Informationally complete quantum measurements - Andrew Scott

An informationally-complete quantum measurement (IC-POVM) is a measurement described by a positive operator-valued measure (POVM) which has the property that every quantum state is uniquely determined by its measurement statistics. Consequently, given multiple copies of an unknown state, a sequence of measurements will give an estimate of the statistics, and hence, identify the state itself. This process is called quantum state tomography. In the context of quantum information theory, two important examples of IC-POVMs have been studied: complete sets of mutually unbiased bases (MUBs) and symmetric informationally-complete POVMs (SIC-POVMs).
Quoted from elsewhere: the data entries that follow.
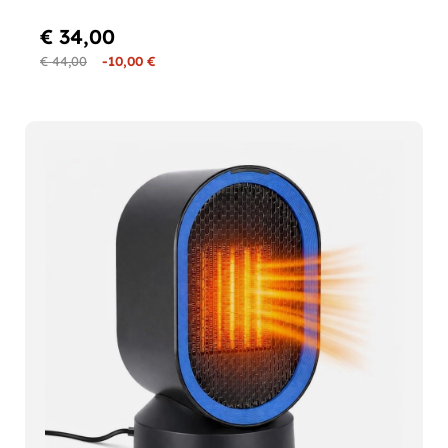
€ 34,00
€ 44,00
-10,00 €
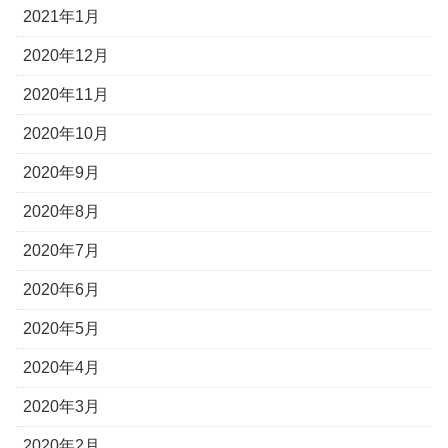
2021年1月
2020年12月
2020年11月
2020年10月
2020年9月
2020年8月
2020年7月
2020年6月
2020年5月
2020年4月
2020年3月
2020年2月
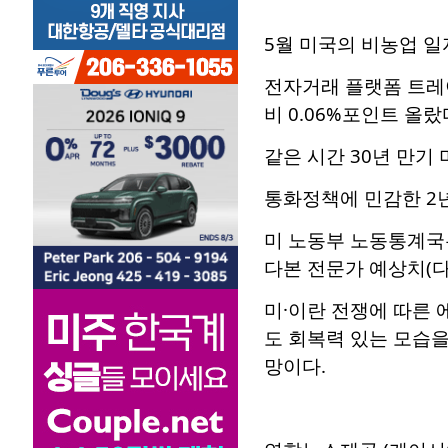
5월 미국의 비농업 일
전자거래 플랫폼 트레이
비 0.06%포인트 올랐
같은 시간 30년 만기 
통화정책에 민감한 2년 
미 노동부 노동통계국은
다본 전문가 예상치(다
미·이란 전쟁에 따른 
도 회복력 있는 모습을
망이다.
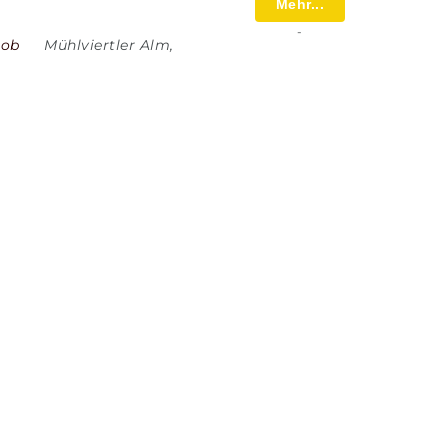
Mehr...
-
job
Mühlviertler Alm
,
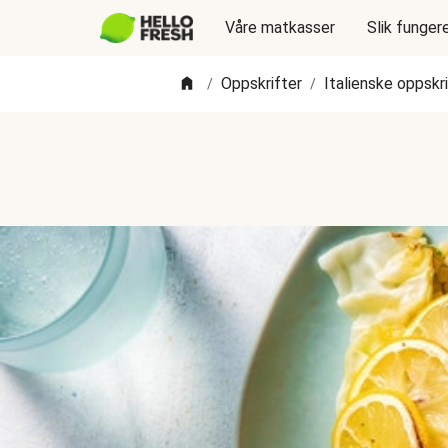
Våre matkasser
Slik funger
Oppskrifter
Italienske oppskr
/
/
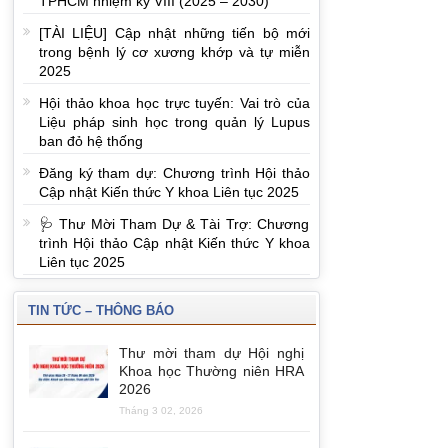
TPHCM nhiệm kỳ VIII (2025 – 2030)
[TÀI LIỆU] Cập nhật những tiến bộ mới
trong bệnh lý cơ xương khớp và tự miễn
2025
Hội thảo khoa học trực tuyến: Vai trò của
Liệu pháp sinh học trong quản lý Lupus
ban đỏ hệ thống
Đăng ký tham dự: Chương trình Hội thảo
Cập nhật Kiến thức Y khoa Liên tục 2025
🩺 Thư Mời Tham Dự & Tài Trợ: Chương
trình Hội thảo Cập nhật Kiến thức Y khoa
Liên tục 2025
TIN TỨC – THÔNG BÁO
Thư mời tham dự Hội nghị
Khoa học Thường niên HRA
2026
Tháng 3 02, 2026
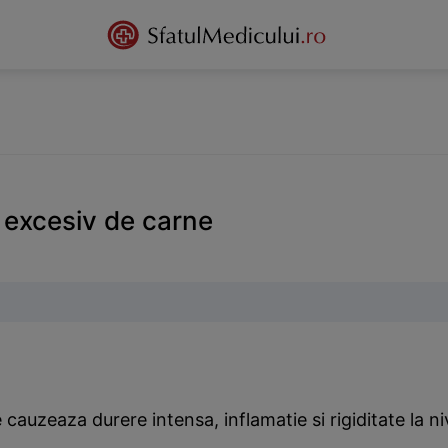
 excesiv de carne
 cauzeaza durere intensa, inflamatie si rigiditate la niv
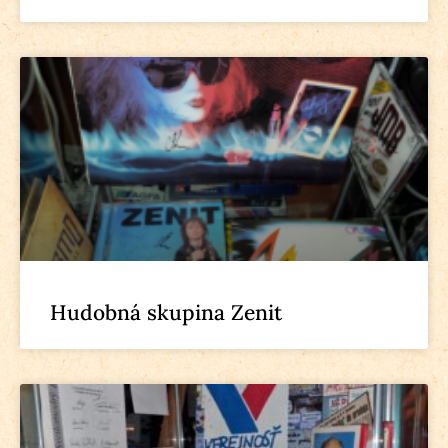
Hudobná skupina Zenit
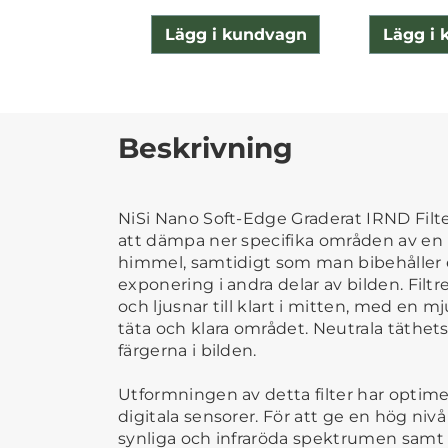
Lägg i kundvagn
Lägg i
Beskrivning
NiSi Nano Soft-Edge Graderat IRND Filt
att dämpa ner specifika områden av en bi
himmel, samtidigt som man bibehåller 
exponering i andra delar av bilden.
Filtr
och ljusnar till klart i mitten, med en 
täta och klara området.
Neutrala täthets
färgerna i bilden.
Utformningen av detta filter har optim
digitala sensorer.
För att ge en hög nivå
synliga och infraröda spektrumen samt 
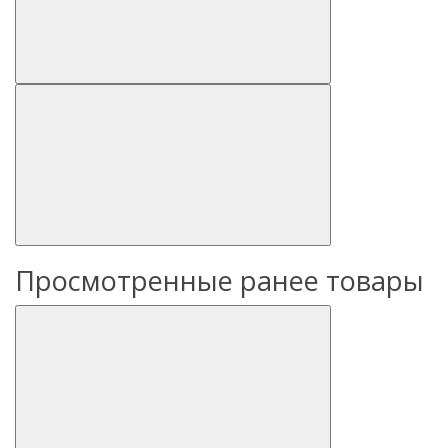
Просмотренные ранее товары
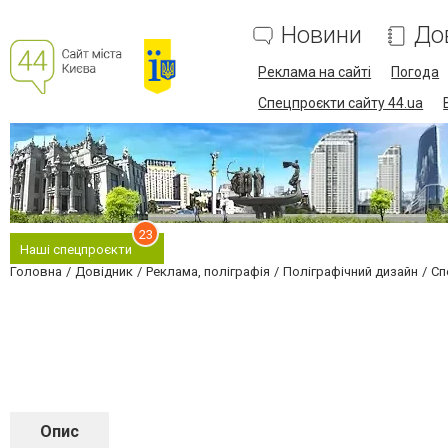
Новини
До
Реклама на сайті
Погода
Спецпроєкти сайту 44.ua
23
Наші спецпроєкти
Головна
Довідник
Реклама, поліграфія
Поліграфічний дизайн
Сп
Опис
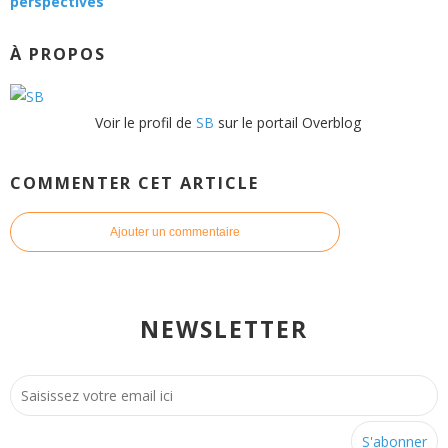
perspectives
À PROPOS
Voir le profil de
SB
sur le portail Overblog
COMMENTER CET ARTICLE
Ajouter un commentaire
NEWSLETTER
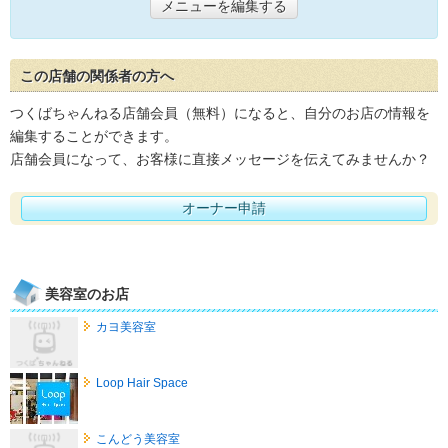
メニューを編集する
この店舗の関係者の方へ
つくばちゃんねる店舗会員（無料）になると、自分のお店の情報を
編集することができます。
店舗会員になって、お客様に直接メッセージを伝えてみませんか？
オーナー申請
美容室のお店
カヨ美容室
Loop Hair Space
こんどう美容室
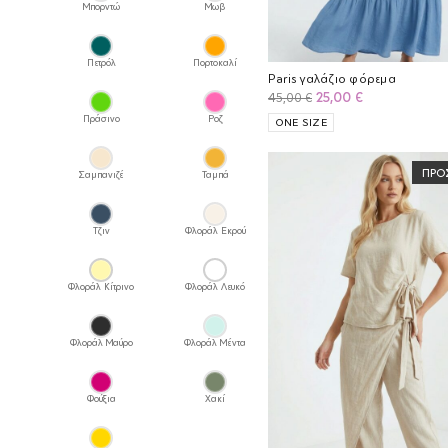
Μπορντώ
Μωβ
Πετρόλ
Πορτοκαλί
Paris γαλάζιο φόρεμα
Original
Η
25,00
€
45,00
€
price
τρέχουσα
Πράσινο
Ροζ
ONE SIZE
was:
τιμή
45,00 €.
είναι:
ΠΡΟ
25,00 €.
Σαμπανιζέ
Ταμπά
Τζιν
Φλοράλ Εκρού
Φλοράλ Κίτρινο
Φλοράλ Λευκό
Φλοράλ Μαύρο
Φλοράλ Μέντα
Φούξια
Χακί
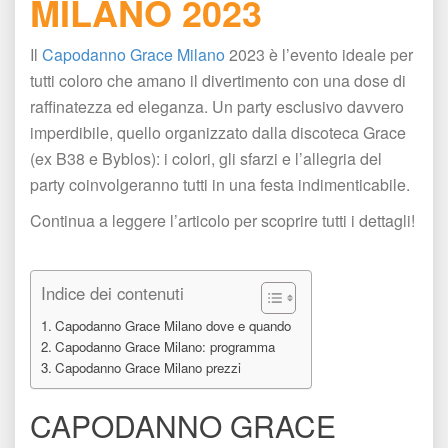
MILANO 2023
Il 
Capodanno Grace Milano
 2023 è l’evento ideale per 
tutti coloro che amano il divertimento con una dose di 
raffinatezza ed eleganza. Un party esclusivo davvero 
imperdibile, quello organizzato dalla discoteca Grace 
(ex B38 e Byblos): i colori, gli sfarzi e l’allegria del 
party coinvolgeranno tutti in una festa indimenticabile.
Continua a leggere l’articolo per scoprire tutti i dettagli! 
 
Indice dei contenuti
Capodanno Grace Milano dove e quando
Capodanno Grace Milano: programma
Capodanno Grace Milano prezzi
CAPODANNO GRACE 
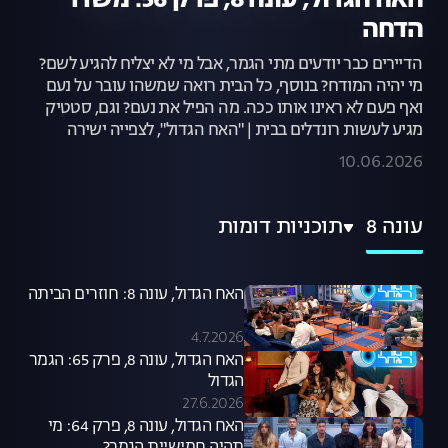
האח הגדול, עונה 8, פרק 56: משדר
הדחה
הדיירים כבר יודעים מתי הגמר, אבל מי לא יצליח להגיע לשם?
מי יהיה המודח? בנוסף, כל הבית רואה שמשהו עובר על נעם
ואף פעם לא ראינו אותו ככה. מה הפיל את נעם? וגם, סטטיק
מגיע לעשות רונדלים בבית | "האח הגדול", לצפייה ישירה
10.06.2026
עונה 8
תוכניות דומות
האח הגדול, עונה 8: חוזרים הביתה
4.7.2026
האח הגדול, עונה 8, פרק 65: הגמר
הגדול
27.6.2026
האח הגדול, עונה 8, פרק 64: מי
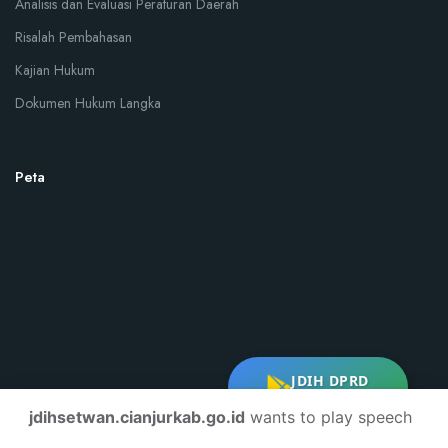
Analisis dan Evaluasi Peraturan Daerah
Risalah Pembahasan
Kajian Hukum
Dokumen Hukum Langka
Peta
JDIH DPRD
DOWNLOAD
jdihsetwan.cianjurkab.go.id
wants to play speech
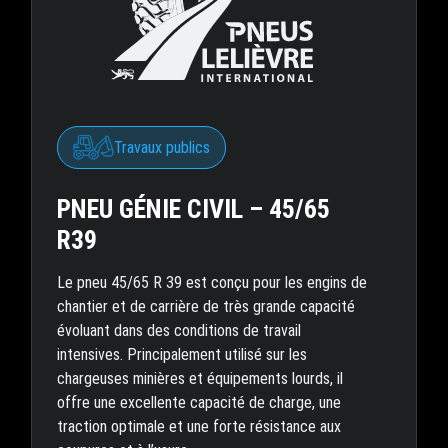
Travaux publics
PNEU GÉNIE CIVIL – 45/65
R39
Le pneu 45/65 R 39 est conçu pour les engins de
chantier et de carrière de très grande capacité
évoluant dans des conditions de travail
intensives. Principalement utilisé sur les
chargeuses minières et équipements lourds, il
offre une excellente capacité de charge, une
traction optimale et une forte résistance aux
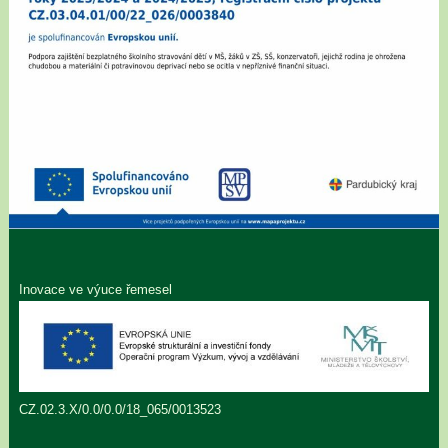
Inovace ve výuce řemesel
CZ.02.3.X/0.0/0.0/18_065/0013523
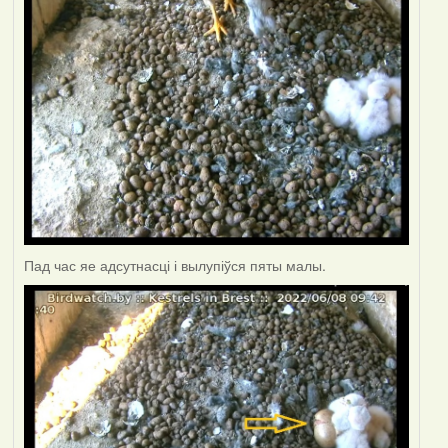
Пад час яе адсутнасці і вылупіўся пяты малы.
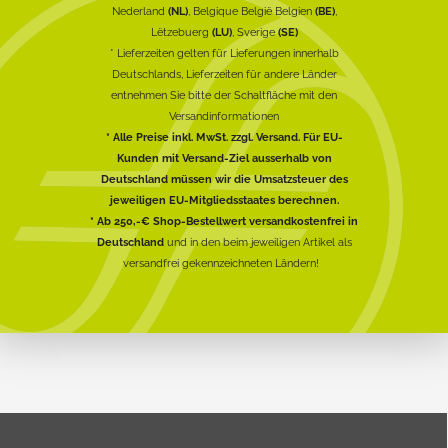
Nederland
(NL)
, Belgique België Belgien
(BE)
,
Lëtzebuerg
(LU)
, Sverige
(SE)
* Lieferzeiten gelten für Lieferungen innerhalb
Deutschlands, Lieferzeiten für andere Länder
entnehmen Sie bitte der Schaltfläche mit den
Versandinformationen
* Alle Preise inkl. MwSt. zzgl. Versand. Für EU-
Kunden mit Versand-Ziel ausserhalb von
Deutschland müssen wir die Umsatzsteuer des
jeweiligen EU-Mitgliedsstaates berechnen.
* Ab 250,-€ Shop-Bestellwert versandkostenfrei in
Deutschland
und in den beim jeweiligen Artikel als
versandfrei gekennzeichneten Ländern!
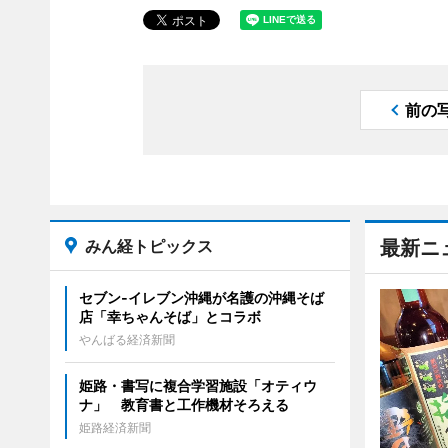
前の
みん経トピックス
最新ニ
セブン‐イレブン沖縄が名護の沖縄そば
店「幸ちゃんそば」とコラボ
やんばる経済新聞
姫路・書写に複合学習施設「オティウ
ナ」 教育書と工作機材そろえる
姫路経済新聞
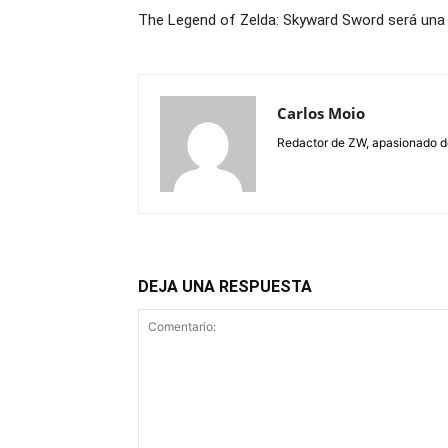
The Legend of Zelda: Skyward Sword será una 
Carlos Moio
Redactor de ZW, apasionado de 
DEJA UNA RESPUESTA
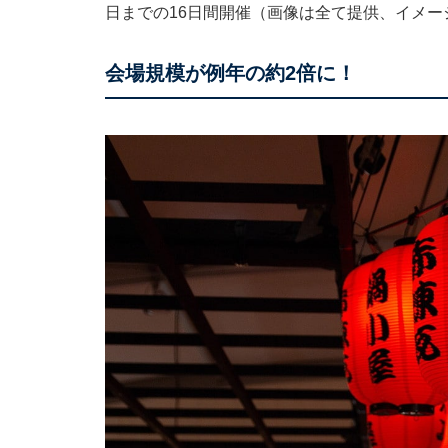
日までの16日間開催（画像は全て提供、イメ
会場規模が例年の約2倍に！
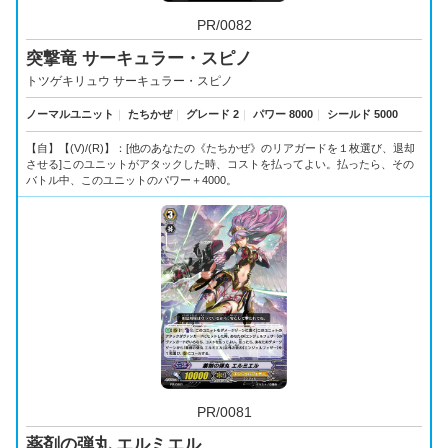
PR/0082
突撃竜 サーキュラー・スピノ
トツゲキリュウ サーキュラー・スピノ
ノーマルユニット
｜
たちかぜ
｜
グレード 2
｜
パワー 8000
｜
シールド 5000
【自】【(V)/(R)】：[他のあなたの《たちかぜ》のリアガードを１枚選び、退却
させる]このユニットがアタックした時、コストを払ってよい。払ったら、その
バトル中、このユニットのパワー＋4000。
PR/0081
薬剤の弾丸 エルミエル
The former is prescribed by a set of orthogonal von Neumann measurements while the latter is a POVM consisting of subnormalized pure-state projectors. Both are statistically unbiased and both have the minimum number of elements possible for an IC-POVM of their type: d+1 bases and d2 POVM elements, respectively, where d is the dimension of the quantum system under study. In this talk I will present an introduction to informationally-complete quantum measurements and then a detailed study of the two above-mentioned types. We will make use of frame theory to give IC-POVMs a mathematical structure and relate the two above-mentioned types to complex projective designs. Open problems and other types of IC-POVMs will also be considered.